Show

In a Git repo, show a summary of GitHub users (using author names) and the number of commits by each, sorted by commit count.

$ git shortlog -n -s
   969  michaelcurrin
   123  MichaelCurrin
   116  Alessio Benvenuti

For more info, see the shortlog command.

Edit

Change the author of a commit.

Edit one commit

If you just want to change the most recent commit, just amend the commit. No need to rebase.

$ git commit --amend --no-edit --reset-author

Setting --reset-author is useful if you are changing someone else’s commit and want to appear as commiter. And also if you changed your Git config to another name and email address and you want to this to reflect.

Set a specific author:

$ git commit --amend --no-edit --author="John Doe <john@doe.org>"

Edit range of commits by hand

How to update one commit at a time, using Git manually one command at a time.

Note that this convenient for fixing a handful of commits, but is inefficient for changing a lot of commits.

  1. Set your new author name and email in a variable. e.g.
     $ export AUTHOR="John Doe <john@doe.org>"
    
  2. Start a rebase, starting with one commit before the first commit you want to update.
     $ git rebase -i -p COMMIT_REFERENCE
    

    e.g. use the carat and the target first commit to get one commit before it.
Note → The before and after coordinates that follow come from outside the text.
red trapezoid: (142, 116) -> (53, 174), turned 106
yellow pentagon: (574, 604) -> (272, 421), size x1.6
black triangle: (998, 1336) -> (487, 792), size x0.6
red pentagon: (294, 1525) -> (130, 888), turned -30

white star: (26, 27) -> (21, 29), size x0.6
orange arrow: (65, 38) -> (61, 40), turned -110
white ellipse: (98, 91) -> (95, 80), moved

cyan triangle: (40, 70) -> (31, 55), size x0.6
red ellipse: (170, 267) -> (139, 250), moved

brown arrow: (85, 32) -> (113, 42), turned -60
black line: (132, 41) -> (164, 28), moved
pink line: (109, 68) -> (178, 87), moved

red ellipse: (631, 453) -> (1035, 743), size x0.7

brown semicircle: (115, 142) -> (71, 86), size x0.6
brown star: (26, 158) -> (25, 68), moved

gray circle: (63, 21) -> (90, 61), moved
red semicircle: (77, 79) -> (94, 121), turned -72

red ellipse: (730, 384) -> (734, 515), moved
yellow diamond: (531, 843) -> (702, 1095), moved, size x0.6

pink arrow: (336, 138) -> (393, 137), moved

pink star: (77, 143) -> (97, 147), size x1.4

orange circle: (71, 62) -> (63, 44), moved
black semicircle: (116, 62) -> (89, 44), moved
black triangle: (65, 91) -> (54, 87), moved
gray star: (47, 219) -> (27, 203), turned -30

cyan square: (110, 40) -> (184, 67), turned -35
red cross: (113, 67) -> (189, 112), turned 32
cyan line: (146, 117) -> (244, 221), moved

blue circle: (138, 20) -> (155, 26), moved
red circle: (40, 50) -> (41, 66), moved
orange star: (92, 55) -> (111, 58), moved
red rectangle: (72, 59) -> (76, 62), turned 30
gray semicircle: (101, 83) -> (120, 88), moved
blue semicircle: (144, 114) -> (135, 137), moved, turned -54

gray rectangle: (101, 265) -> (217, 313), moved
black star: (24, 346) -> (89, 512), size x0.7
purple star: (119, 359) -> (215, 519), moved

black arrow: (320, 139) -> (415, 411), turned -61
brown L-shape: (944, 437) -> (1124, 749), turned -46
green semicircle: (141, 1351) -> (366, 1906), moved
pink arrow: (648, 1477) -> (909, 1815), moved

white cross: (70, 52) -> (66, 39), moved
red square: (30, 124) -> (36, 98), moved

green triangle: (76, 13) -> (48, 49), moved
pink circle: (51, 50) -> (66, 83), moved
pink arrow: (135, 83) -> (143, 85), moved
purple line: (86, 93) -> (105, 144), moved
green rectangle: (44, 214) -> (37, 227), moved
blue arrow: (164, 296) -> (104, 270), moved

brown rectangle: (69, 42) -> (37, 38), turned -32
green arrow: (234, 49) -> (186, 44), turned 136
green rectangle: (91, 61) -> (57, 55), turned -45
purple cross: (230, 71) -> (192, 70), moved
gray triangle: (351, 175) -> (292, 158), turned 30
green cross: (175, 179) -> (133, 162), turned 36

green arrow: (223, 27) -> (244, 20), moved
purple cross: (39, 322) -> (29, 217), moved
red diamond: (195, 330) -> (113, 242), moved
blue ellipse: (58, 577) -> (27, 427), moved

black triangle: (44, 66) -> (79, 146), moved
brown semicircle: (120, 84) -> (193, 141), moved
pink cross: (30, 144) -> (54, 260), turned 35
     $ git rebase -i -p fd27b00ac^
    
  3. Change pick to edit or e for each commit where you want to change the author. Warning - this will replace the author regardless of who it was.
  4. Save the content in the editor view then exit.
  5. Now you adjust each commit one at a time with these two commands:
    $ git commit --amend --no-edit --author="$AUTHOR"
    $ git rebase --continue
    

Bulk editing

Replace the author across the history of commits, using a single command.

See my MichaelCurrin/rewrite-git-author repo.